LeEco Suspends Shares on Chinese Exchange Before Wednesday Restructuring Announcement (Apr 17, 2017)
Facebook Takes 3 Hours to Remove Video of Murder (Apr 17, 2017)
A Facebook user apparently committed a murder on Sunday and claimed to be in the process of committing several more while streaming on Facebook Live video, but Facebook failed to take the video down for three hours afterwards. This certainly isn’t the first time something gruesome has been live streamed on Facebook, and the company has dealt with past situations both poorly and inconsistently. On the one hand, it’s clearly against its policies to broadcast something as disturbing as this, so taking the videos down should be simple from a policy perspective. But in some cases, it’s been accused of taking down videos which – despite their content – were enormously newsworthy, and therefore engaging in censorship. In this case, it seems baffling that Facebook didn’t take the video down much sooner, but it raises much bigger issues about how to police live video, which by definition has often done its damage before anyone at Facebook is even aware of it. Given YouTube’s recent struggles with monitoring non-live video for inappropriate content, one can only imagine the challenges involved in monitoring video in real time. Certainly, Facebook needs better tools for flagging such content and faster response times when videos are flagged, at the very least.
Update: Facebook has now responded, and says it’s going to do exactly what I said in that last line: that is, improve its flagging tools and shorten response times. It also posted a complete timeline. Worth a read.

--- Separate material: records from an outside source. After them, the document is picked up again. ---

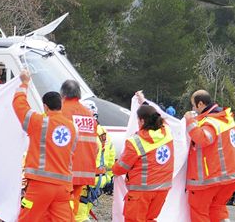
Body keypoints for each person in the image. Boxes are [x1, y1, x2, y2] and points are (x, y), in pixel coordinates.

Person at [13, 70, 77, 222]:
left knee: (27, 219)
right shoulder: (72, 128)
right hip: (63, 187)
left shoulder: (39, 122)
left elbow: (19, 105)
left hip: (41, 185)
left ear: (45, 107)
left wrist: (24, 83)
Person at [112, 93, 174, 222]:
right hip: (162, 189)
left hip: (141, 192)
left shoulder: (136, 142)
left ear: (142, 121)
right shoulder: (167, 132)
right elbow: (160, 117)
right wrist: (144, 102)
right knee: (150, 219)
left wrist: (112, 168)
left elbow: (121, 168)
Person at [184, 90, 235, 221]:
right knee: (217, 208)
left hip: (211, 178)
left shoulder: (211, 122)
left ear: (200, 104)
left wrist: (189, 121)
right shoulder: (226, 118)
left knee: (199, 211)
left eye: (193, 105)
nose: (192, 109)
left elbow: (203, 139)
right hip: (231, 176)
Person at [60, 80, 98, 215]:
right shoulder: (88, 114)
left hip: (66, 169)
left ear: (62, 94)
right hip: (84, 169)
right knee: (73, 203)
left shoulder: (61, 111)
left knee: (61, 206)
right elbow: (96, 144)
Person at [76, 100, 116, 222]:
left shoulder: (85, 133)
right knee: (84, 210)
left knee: (78, 216)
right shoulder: (104, 133)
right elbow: (110, 161)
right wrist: (109, 178)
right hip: (100, 180)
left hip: (86, 181)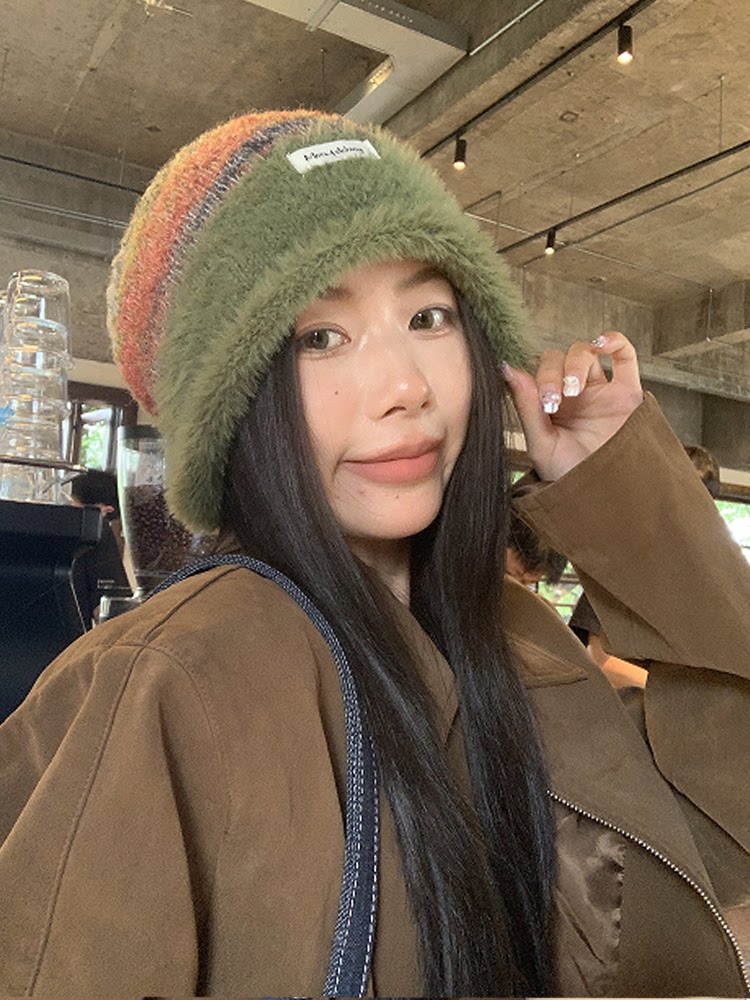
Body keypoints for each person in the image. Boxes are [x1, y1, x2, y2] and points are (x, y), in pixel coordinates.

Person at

Uber’s financial results frequently leak through various online publications, and this year it seems to have decided to shortcut the process and speak directly to Bloomberg, which of course also gives it the opportunity to present the most flattering version of the numbers along with commentary. The highlights are that Uber grew revenues significantly year on year, but losses also grew. Uber emphasized that revenue growth outpaced growth in losses, but of course what you really want is for revenue growth to outpace cost growth, because that’s how you eventually become profitable, but that isn’t happening yet. Uber’s revenue growth was also helped by the different accounting treatment of UberPool rides (for which Uber records the full revenue as net revenue) versus other rides (for which it only reports its cut) which has the effect of making losses seem smaller in comparison to revenues, but is really just financial jiggery pokery. The headline financials shared with Bloomberg also exclude both the Chinese business, which was hugely loss-making for Uber, and various other items including car purchases (presumably as part of its autonomous technology testing operation). So these really are a pretty sanitized set of results, which nonetheless show significant and even growing losses.